Dehydration also plays a significant role in the onset of edema or water retention inside the body.
Moreover, seasonal allergies can also trigger an inflammatory response in the body, which can make the wafer-thin skin around the eyes swell up.
Although typical puffiness around the eyes generally subsides after a short while, some people may develop bags under their eyes due to age-related skin sagging.
The elasticity of the skin diminishes as one gets older.
This loss of elasticity is particularly noticeable in the delicate area around the eyes where the skin is already fairly frail and loose.
As the supportive tissues and muscles around the eyes become weaker over time, they fail to hold the subcutaneous fat in the upper eye. The fat then shifts under the lid. The under-eye deposits of fat are colloquially referred to as eye bags.

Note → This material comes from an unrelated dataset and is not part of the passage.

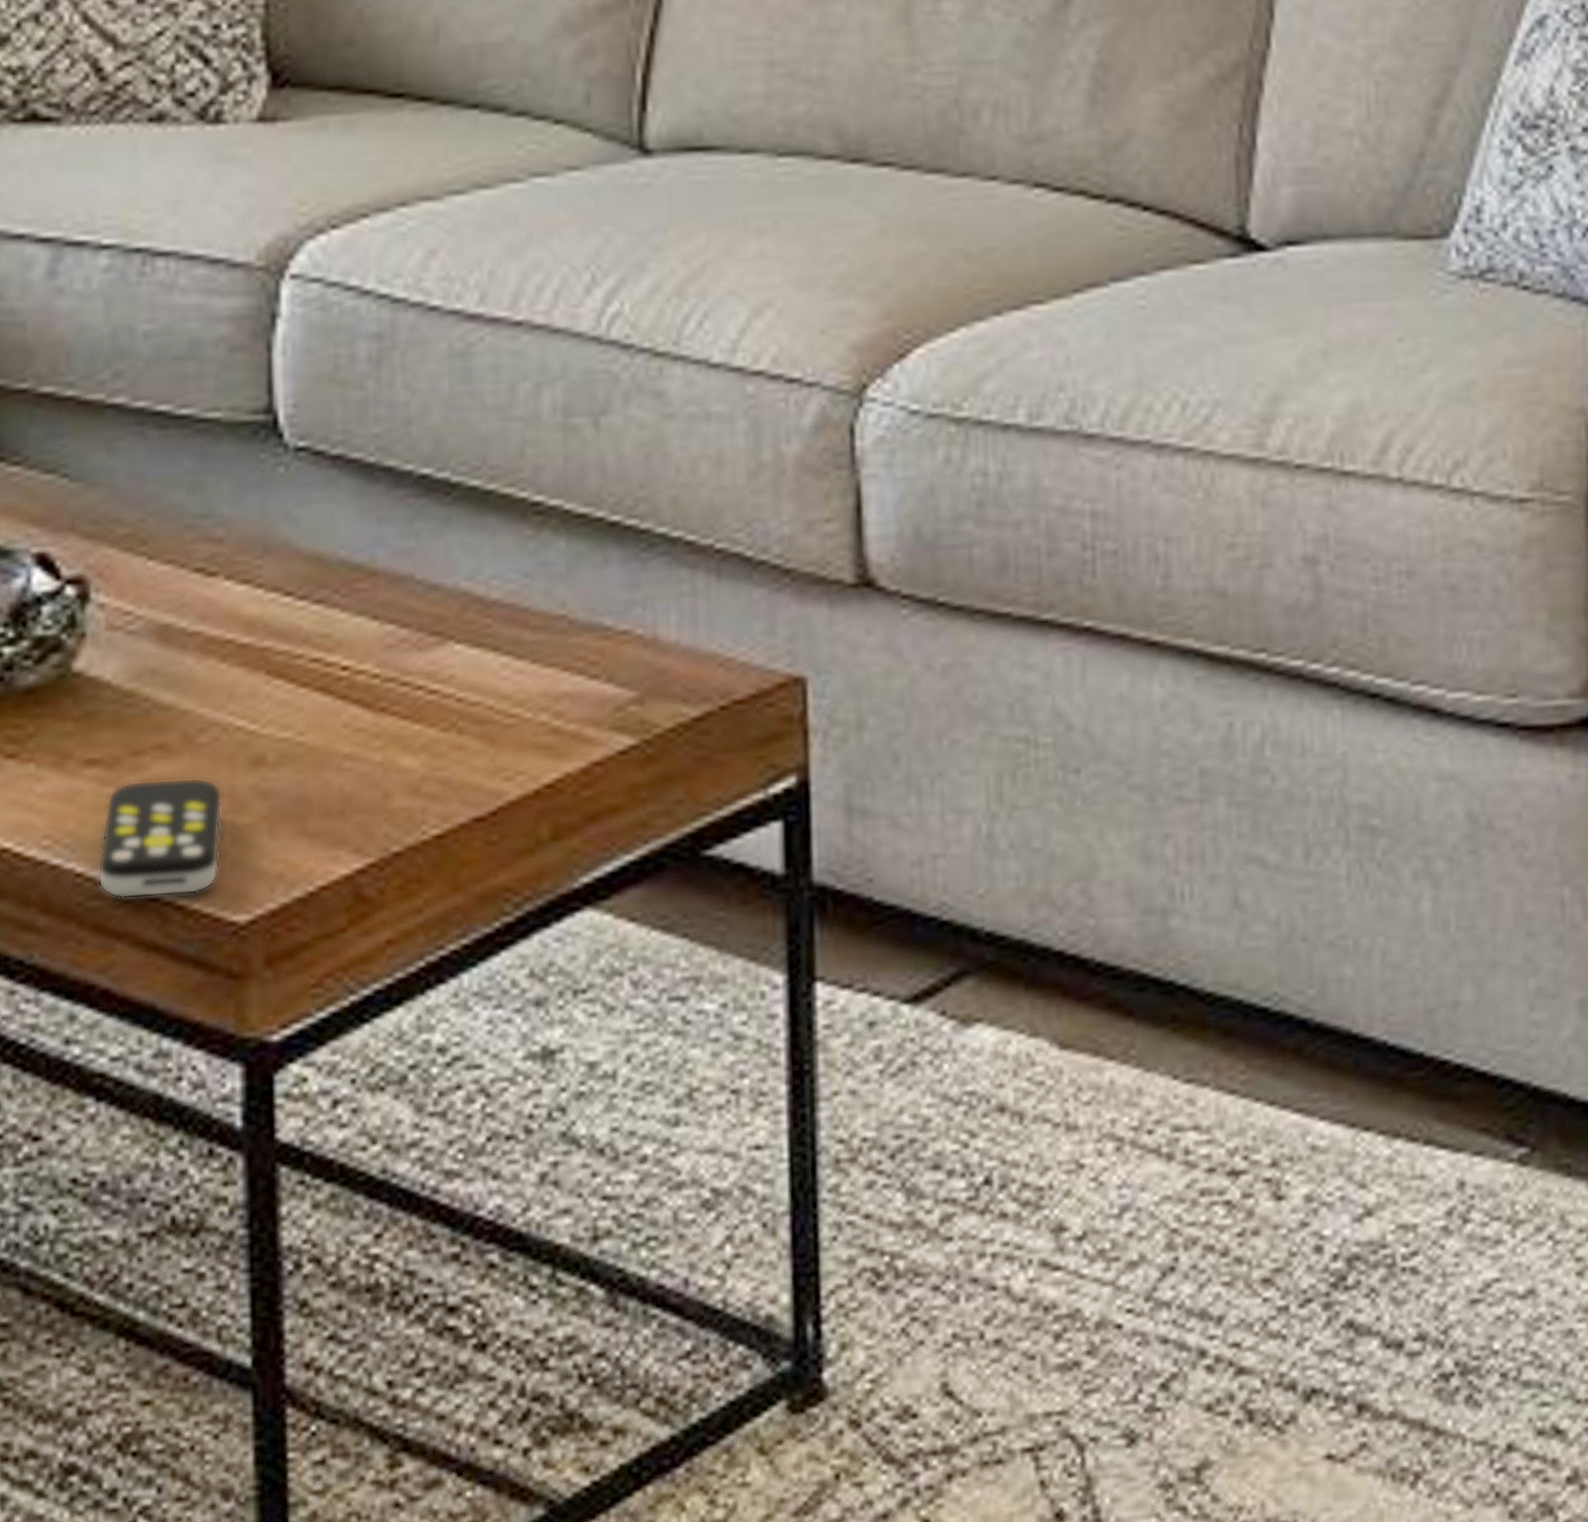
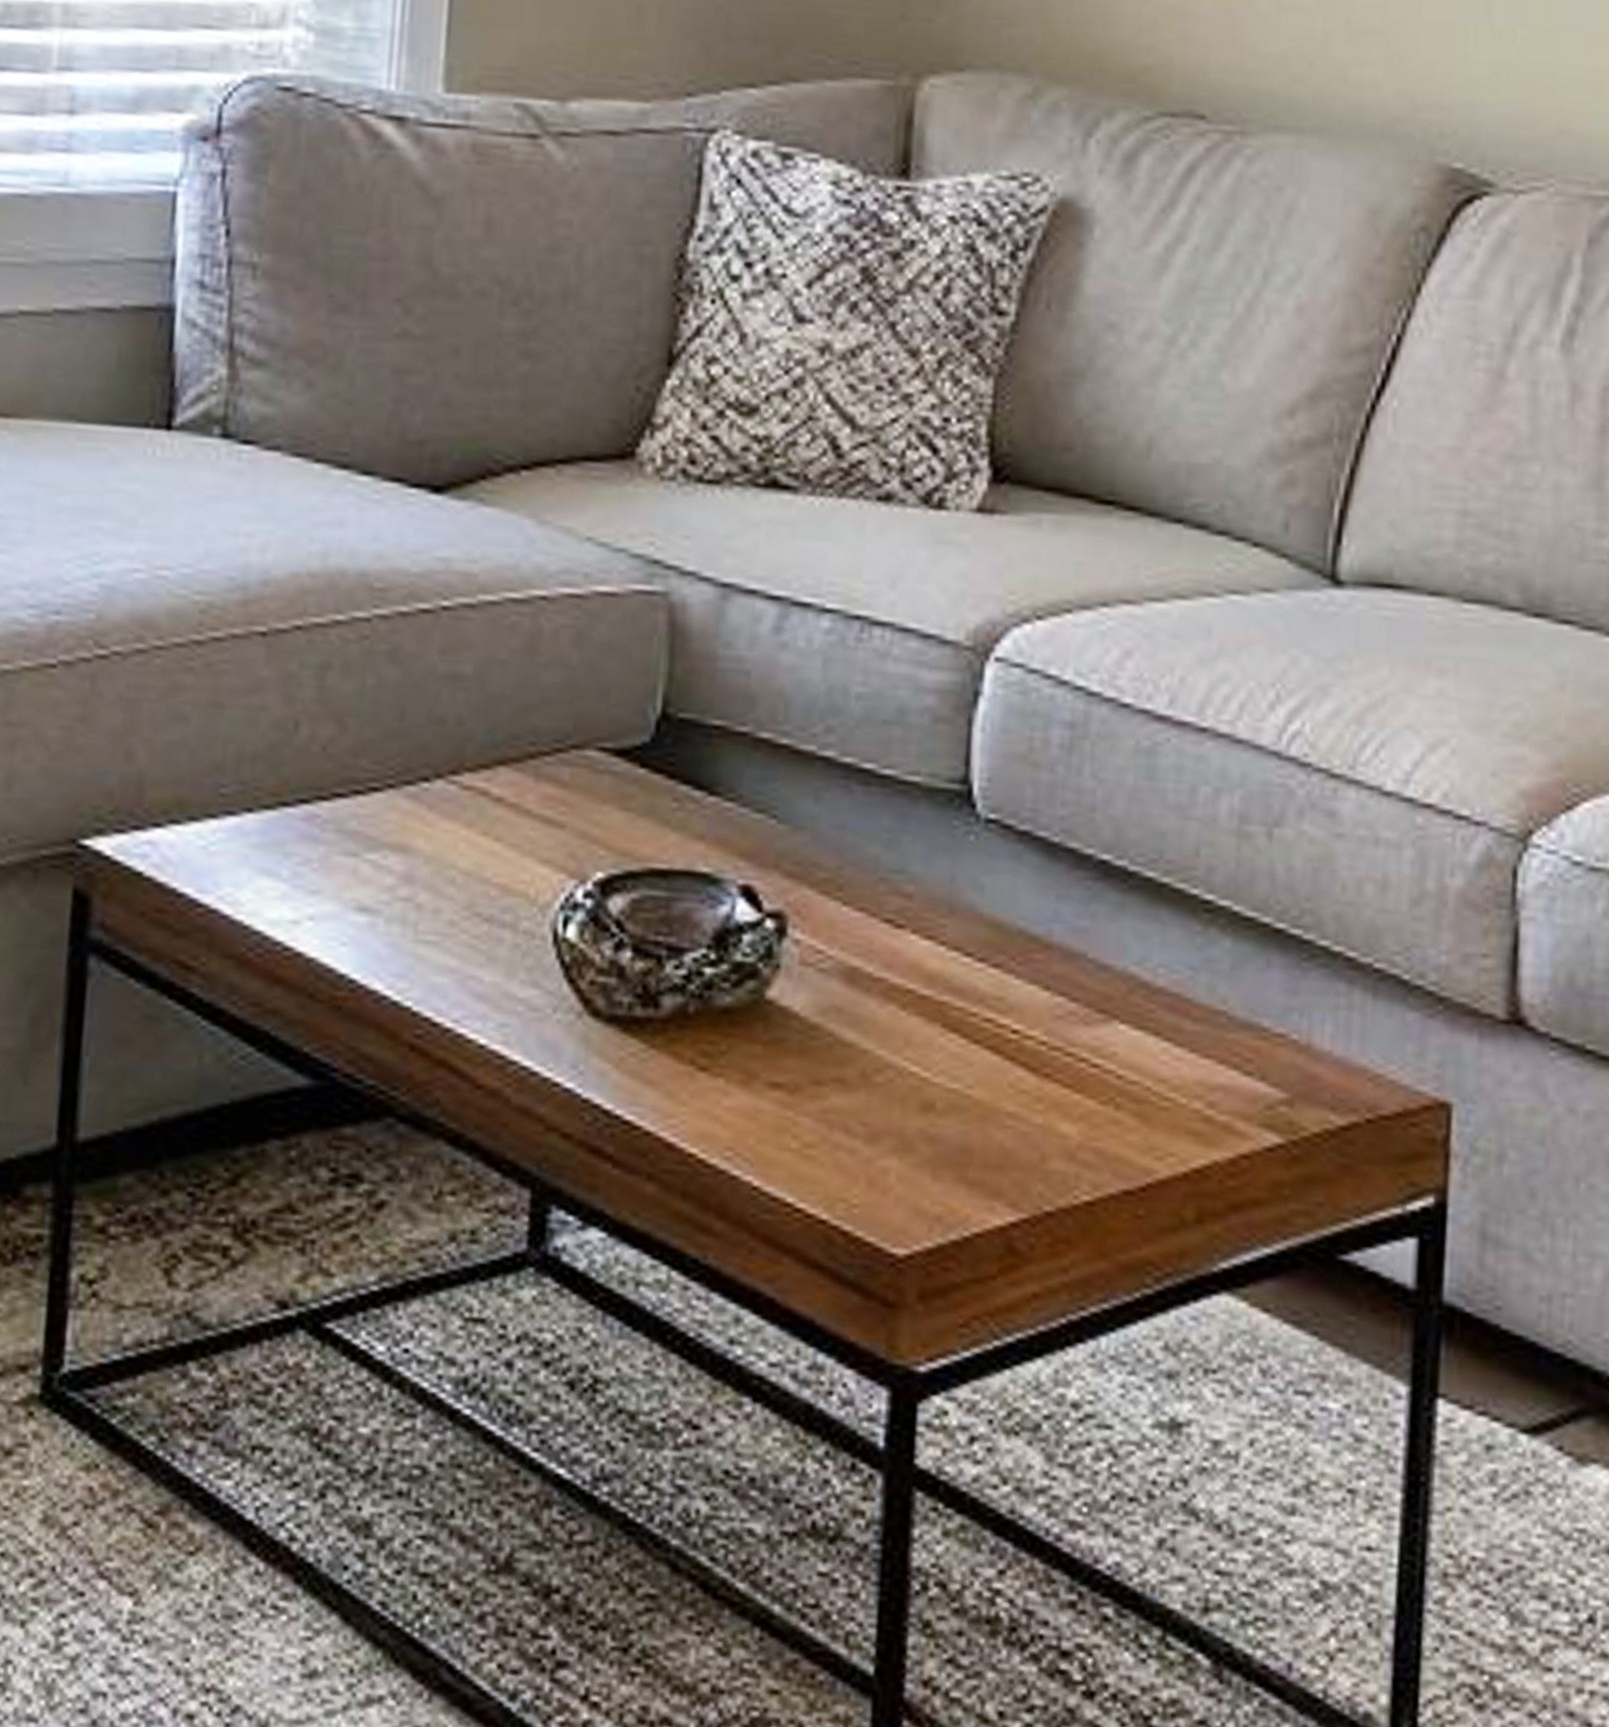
remote control: present [97,777,224,899] -> none [771,1108,893,1223]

Dark circles are sometimes used interchangeably with puffy eyes or eye bags, but these conditions are not entirely the same.
Dark circles may or may not appear with puffy eyelids.
The swelling in the lower lid due to fluid retention or skin sagging often casts a shadow, which may seem love a dark circle but is not in the genuine sense of the word.
Genuine dark circles are generally the result of any of the causes discussed below.